▸ Action item:
What lines in the entries below contain the word "Digital"? Copy all of them.
[Given entries Boundary: Start]
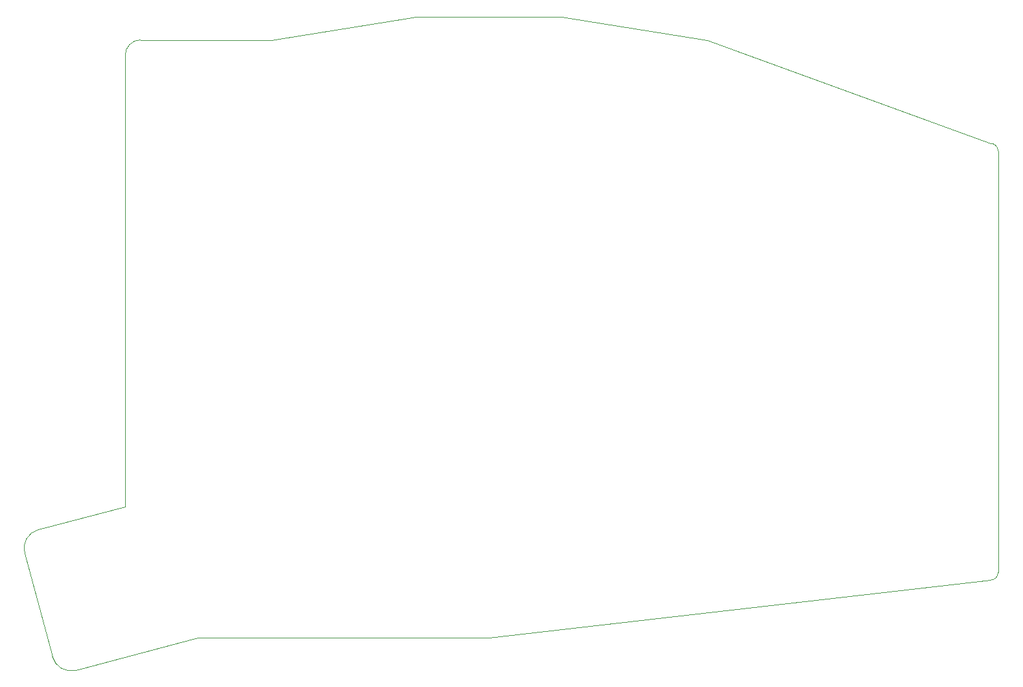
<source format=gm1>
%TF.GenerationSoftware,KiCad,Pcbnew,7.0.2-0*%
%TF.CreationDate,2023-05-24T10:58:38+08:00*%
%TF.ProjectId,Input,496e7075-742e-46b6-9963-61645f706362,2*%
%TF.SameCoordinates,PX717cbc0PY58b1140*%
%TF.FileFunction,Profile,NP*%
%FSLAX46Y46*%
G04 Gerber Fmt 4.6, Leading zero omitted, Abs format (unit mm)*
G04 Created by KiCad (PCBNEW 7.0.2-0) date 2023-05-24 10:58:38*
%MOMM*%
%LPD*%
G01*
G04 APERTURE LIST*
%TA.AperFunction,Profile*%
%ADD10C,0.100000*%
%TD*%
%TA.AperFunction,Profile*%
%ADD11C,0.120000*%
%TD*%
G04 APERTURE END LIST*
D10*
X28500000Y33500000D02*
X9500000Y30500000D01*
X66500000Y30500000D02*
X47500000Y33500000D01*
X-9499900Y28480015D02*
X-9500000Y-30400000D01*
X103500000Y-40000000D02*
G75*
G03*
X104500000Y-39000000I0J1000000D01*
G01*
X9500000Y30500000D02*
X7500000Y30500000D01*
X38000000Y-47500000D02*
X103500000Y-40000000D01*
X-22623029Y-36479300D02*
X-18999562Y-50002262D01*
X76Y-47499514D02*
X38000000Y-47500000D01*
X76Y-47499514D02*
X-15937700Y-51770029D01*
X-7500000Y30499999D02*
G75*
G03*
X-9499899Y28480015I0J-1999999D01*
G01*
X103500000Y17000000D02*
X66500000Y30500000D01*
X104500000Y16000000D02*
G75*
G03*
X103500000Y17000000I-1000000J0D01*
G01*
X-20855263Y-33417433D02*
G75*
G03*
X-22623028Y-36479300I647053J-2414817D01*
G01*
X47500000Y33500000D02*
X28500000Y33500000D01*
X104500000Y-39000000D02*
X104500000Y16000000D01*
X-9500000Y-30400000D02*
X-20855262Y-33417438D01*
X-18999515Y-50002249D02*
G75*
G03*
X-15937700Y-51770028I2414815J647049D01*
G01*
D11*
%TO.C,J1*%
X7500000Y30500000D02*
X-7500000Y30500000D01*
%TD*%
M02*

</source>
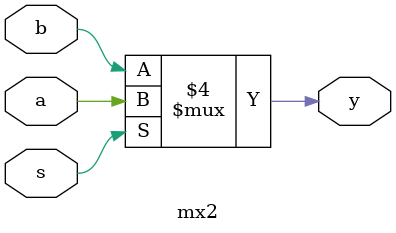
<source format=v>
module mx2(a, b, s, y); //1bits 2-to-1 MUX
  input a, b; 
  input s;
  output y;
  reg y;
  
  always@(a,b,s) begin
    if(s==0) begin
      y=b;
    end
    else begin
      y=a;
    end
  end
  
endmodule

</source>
[Given entries Boundary: End]
[Given entries Boundary: Start]
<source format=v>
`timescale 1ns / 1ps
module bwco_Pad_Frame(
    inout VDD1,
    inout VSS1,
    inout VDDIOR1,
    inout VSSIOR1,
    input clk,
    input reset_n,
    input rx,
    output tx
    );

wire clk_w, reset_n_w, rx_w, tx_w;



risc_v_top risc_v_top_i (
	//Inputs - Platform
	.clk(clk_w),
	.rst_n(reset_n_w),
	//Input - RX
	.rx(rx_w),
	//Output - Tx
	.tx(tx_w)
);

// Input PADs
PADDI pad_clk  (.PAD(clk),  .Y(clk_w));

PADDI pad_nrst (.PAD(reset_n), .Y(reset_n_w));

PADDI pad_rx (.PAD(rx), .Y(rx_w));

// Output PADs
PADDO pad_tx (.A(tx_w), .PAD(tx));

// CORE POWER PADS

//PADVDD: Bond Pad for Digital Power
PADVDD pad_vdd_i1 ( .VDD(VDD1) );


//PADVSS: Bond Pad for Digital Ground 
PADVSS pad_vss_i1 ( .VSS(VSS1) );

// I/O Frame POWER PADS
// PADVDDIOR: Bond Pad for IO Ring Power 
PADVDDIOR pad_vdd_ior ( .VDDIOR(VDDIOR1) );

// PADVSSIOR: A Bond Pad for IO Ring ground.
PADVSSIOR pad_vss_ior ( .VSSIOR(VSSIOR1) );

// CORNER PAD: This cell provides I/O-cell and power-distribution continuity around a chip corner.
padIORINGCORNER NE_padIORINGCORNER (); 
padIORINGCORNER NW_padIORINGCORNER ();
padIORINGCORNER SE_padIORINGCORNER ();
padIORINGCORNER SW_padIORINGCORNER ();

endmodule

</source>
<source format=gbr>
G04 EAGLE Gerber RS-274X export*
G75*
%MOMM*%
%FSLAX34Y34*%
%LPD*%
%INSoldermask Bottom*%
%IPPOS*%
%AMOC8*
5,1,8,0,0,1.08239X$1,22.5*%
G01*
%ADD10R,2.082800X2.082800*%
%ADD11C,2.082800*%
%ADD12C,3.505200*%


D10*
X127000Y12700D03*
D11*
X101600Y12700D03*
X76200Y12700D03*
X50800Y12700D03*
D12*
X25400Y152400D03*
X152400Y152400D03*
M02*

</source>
[Given entries Boundary: End]
▸ Task response:
//PADVDD: Bond Pad for Digital Power
//PADVSS: Bond Pad for Digital Ground 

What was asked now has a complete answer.